In 2004, Scott and Darci were strong supporters of the 3rd Annual Buddy Walk, serving on the planning committee and securing corporate sponsorship, distributing pledge packets and soliciting door prizes from local businesses. They also opened their home and hearts to the media and gave radio, television and newspaper interviews to promote the event and help raise awareness about the abilities of people with Down syndrome.
The event was embraced by the community, and more than 250 people with disabilities, their families, friends and co-workers participated in the walk on October 3, 2004 at the Grand Cities Mall. In a tremendous show of support, Grand Forks Mayor Mike Brown led the walk with the Bohn Family. Adam’s siblings, Zachary and Hannah, volunteered to distribute promotional items during the event and were featured in a front-page story in the Grand Forks Herald.
The Buddy Walk raised a record $4,000 in 2004. While it is easy to tally the financial success of an event, it is not always easy to measure the benefits in terms of humanity. But if the reaction of the public is any indication, it was a tremendous success. Because of the media exposure, the Bohn Family received many supportive phone calls from throughout the community. One of Scott Bohn’s former teachers called to say how proud he was of the way Scott and Darci were working to make the public aware of the potential for people with Down syndrome. He concluded by telling Scott that he looked forward to the day that little Adam would be a student in his classroom.

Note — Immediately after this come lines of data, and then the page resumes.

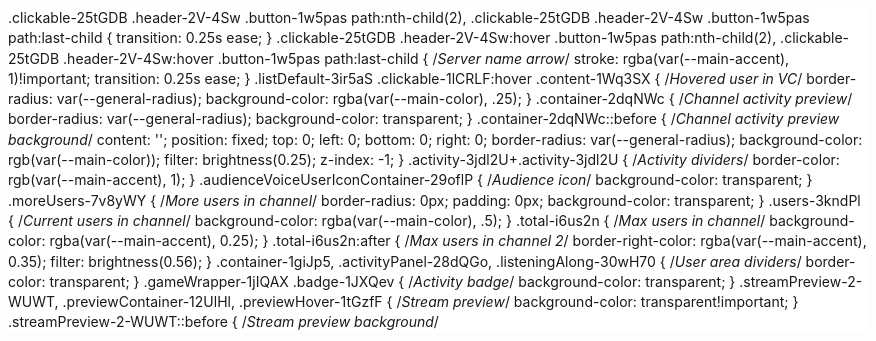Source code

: .clickable-25tGDB .header-2V-4Sw .button-1w5pas path:nth-child(2),
.clickable-25tGDB .header-2V-4Sw .button-1w5pas path:last-child {
    transition: 0.25s ease;
}
.clickable-25tGDB .header-2V-4Sw:hover .button-1w5pas path:nth-child(2),
.clickable-25tGDB .header-2V-4Sw:hover .button-1w5pas path:last-child { /*Server name arrow*/
    stroke: rgba(var(--main-accent), 1)!important;
    transition: 0.25s ease;
}
.listDefault-3ir5aS .clickable-1lCRLF:hover .content-1Wq3SX { /*Hovered user in VC*/
    border-radius: var(--general-radius);
    background-color: rgba(var(--main-color), .25);
}
.container-2dqNWc { /*Channel activity preview*/
    border-radius: var(--general-radius);
    background-color: transparent;
}
.container-2dqNWc::before { /*Channel activity preview background*/
    content: '';
    position: fixed;
    top: 0;
    left: 0;
    bottom: 0;
    right: 0;
    border-radius: var(--general-radius);
    background-color: rgb(var(--main-color));
    filter: brightness(0.25);
    z-index: -1;
}
.activity-3jdl2U+.activity-3jdl2U { /*Activity dividers*/
    border-color: rgb(var(--main-accent), 1);
}
.audienceVoiceUserIconContainer-29oflP { /*Audience icon*/
    background-color: transparent;
}
.moreUsers-7v8yWY { /*More users in channel*/
    border-radius: 0px;
    padding: 0px;
    background-color: transparent;
}
.users-3kndPl { /*Current users in channel*/
    background-color: rgba(var(--main-color), .5);
}
.total-i6us2n { /*Max users in channel*/
    background-color: rgba(var(--main-accent), 0.25);
}
.total-i6us2n:after { /*Max users in channel 2*/
    border-right-color: rgba(var(--main-accent), 0.35);
    filter: brightness(0.56);
}
.container-1giJp5,
.activityPanel-28dQGo,
.listeningAlong-30wH70 { /*User area dividers*/
    border-color: transparent;
}
.gameWrapper-1jIQAX .badge-1JXQev { /*Activity badge*/
    background-color: transparent;
}
.streamPreview-2-WUWT,
.previewContainer-12UlHl,
.previewHover-1tGzfF { /*Stream preview*/
    background-color: transparent!important;
}
.streamPreview-2-WUWT::before { /*Stream preview background*/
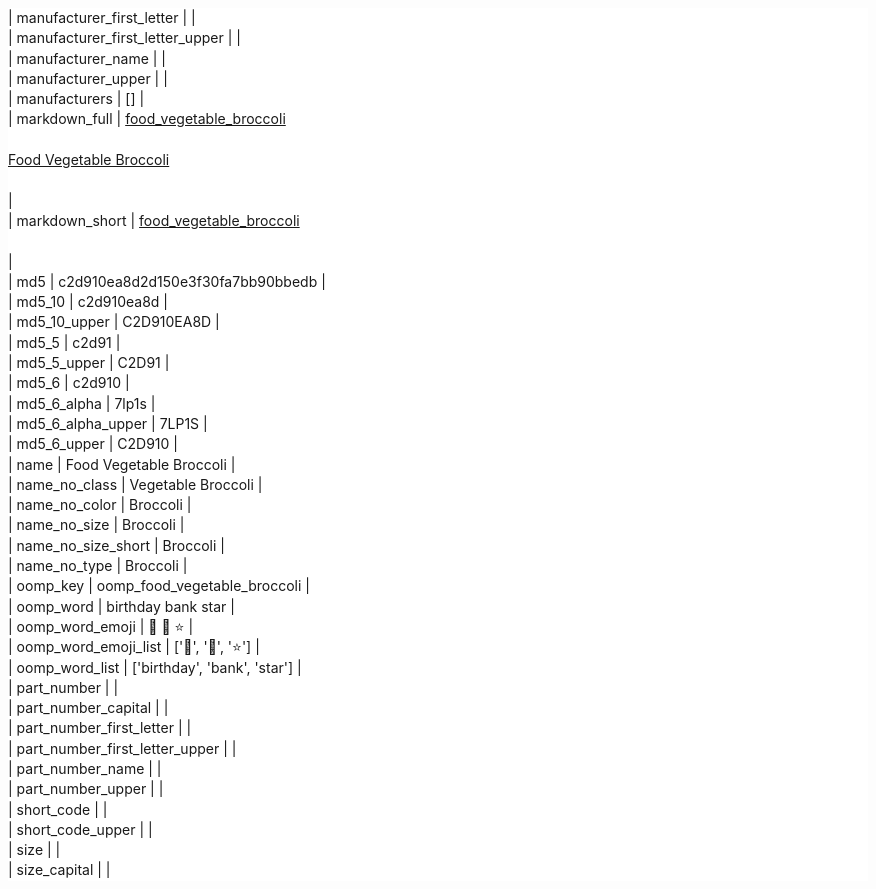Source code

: | manufacturer_first_letter |  |  
| manufacturer_first_letter_upper |  |  
| manufacturer_name |  |  
| manufacturer_upper |  |  
| manufacturers | [] |  
| markdown_full | [food_vegetable_broccoli](https://github.com/oomlout/oomlout_oomp_current_version_messy/tree/main/parts/food_vegetable_broccoli)<br>[](https://github.com/oomlout/oomlout_oomp_current_version_messy/tree/main/parts/food_vegetable_broccoli)<br>[Food Vegetable Broccoli](https://github.com/oomlout/oomlout_oomp_current_version_messy/tree/main/parts/food_vegetable_broccoli)<br><br> |  
| markdown_short | [food_vegetable_broccoli](https://github.com/oomlout/oomlout_oomp_current_version_messy/tree/main/parts/food_vegetable_broccoli)<br><br> |  
| md5 | c2d910ea8d2d150e3f30fa7bb90bbedb |  
| md5_10 | c2d910ea8d |  
| md5_10_upper | C2D910EA8D |  
| md5_5 | c2d91 |  
| md5_5_upper | C2D91 |  
| md5_6 | c2d910 |  
| md5_6_alpha | 7lp1s |  
| md5_6_alpha_upper | 7LP1S |  
| md5_6_upper | C2D910 |  
| name | Food Vegetable Broccoli |  
| name_no_class | Vegetable Broccoli |  
| name_no_color | Broccoli |  
| name_no_size | Broccoli |  
| name_no_size_short | Broccoli |  
| name_no_type | Broccoli |  
| oomp_key | oomp_food_vegetable_broccoli |  
| oomp_word | birthday bank star |  
| oomp_word_emoji | :birthday: :bank: :star: |  
| oomp_word_emoji_list | [':birthday:', ':bank:', ':star:'] |  
| oomp_word_list | ['birthday', 'bank', 'star'] |  
| part_number |  |  
| part_number_capital |  |  
| part_number_first_letter |  |  
| part_number_first_letter_upper |  |  
| part_number_name |  |  
| part_number_upper |  |  
| short_code |  |  
| short_code_upper |  |  
| size |  |  
| size_capital |  |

The Arc, Upper Valley also received numerous calls from people who were moved by the Bohn Family’s spirit. Many were interested in volunteering with The Arc or providing support through membership and donations. One memorable call was from the mother of one of Zachary’s classmates. Her daughter had seen the newspaper article and urged her mother to get involved. Darci Bohn continues to serve on the Buddy Walk committee, which uses the money raised to develop seminars and finance educational opportunities for people with Down syndrome and their families.
Like many sibling of people with disabilities, Zachary and Hannah show increased maturity and a concern for their brother’s future. Because of their experience having a brother with Down syndrome, they have both expressed interest in someday pursuing a career working with people with disabilities. They continue to participate in “Sibshops,” a program that offers peer support to siblings of people with disabilities. The willingness of the Bohn Family to speak out about their experience has gone a long way toward helping The Arc, Upper Valley break down stereotypes and accomplish its mission of educating the public about the potential of people with Down syndrome.